Looking through old photos for clues, there were poignant surprises in both directions.  Happiness where I remembered sadness and sadness where I remembered joy.

In the end, as I heard someone say recently, life is full of "mixed blessings".  If you could only use two words to sum up life, these two should be in the running.  Shade tree or not, this seems like a good bench to rest on, along the rocky road of what ifs and did I really's and why didn't I's.

In the world of mixed blessings and pleasant surprises, Traveling Mercies - Some Thoughts on Faith, has been a great one!  I thought it was going to be cutesy and maybe quotable at best, but it is raw and very honest, instead.  I always prefer the latter.

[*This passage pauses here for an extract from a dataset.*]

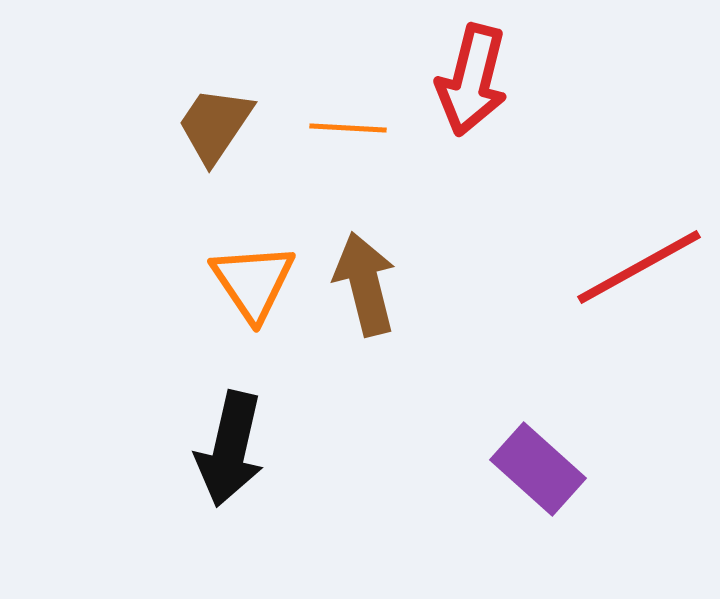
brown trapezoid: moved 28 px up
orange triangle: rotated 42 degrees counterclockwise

I'm only a third of the way in, but life looms large.  Faith is a minor character in the distant hills, but there just the same.  This morning, with all of this other stuff swirling around in my head, Anne Lamott starts Part Two with a poem by Raymond Carver entitled Late Fragment:

And did you get what you wanted from this life even so?
I did.
And what did you want?
To call myself beloved, to feel myself
beloved on the earth.

Yes.  This.  This is what matters.  Being beloved.

In looking at pictures from throughout my life, I'm surprised at how many pictures exist of people and things I've loved at different times.

For example, I've devoted years of my life to horses - riding them, caring for them, and caring for people who rode them.  But, I haven't ridden a horse in nine years. The pile of pictures of the girl on as many horses in as many places look like me, but they don't feel like me.  In a way, I would like to be her again.  Fearless and free.

But, the reality is, I traded fearless and free for beloved.  Horses for a husband and boys who make my home feel like a barn without the hay.  And I would do it again.  

I guess those are life's victories.  Those things that you would do again.  And again.  And again.

Losses can be grieved, weighed, examined, and considered.  Life can be reflected upon, and it probably is worthwhile to do so, as long as you return to where you are.  Here.  Now.

The river of life has never left me in an eddy or changed directions.  It has gently and steadily moved me downstream, as it will continue to do.  Always with something bittersweet from the past, something to be enjoyed in the moment, and something to look forward to.  And none of it, alone.

My front door keeps slamming.  Shirtless boys are shouting - running in and out, playing in the rain.  A pork tenderloin is roasting in the oven, Andy Griffith is on TV, and I am beloved.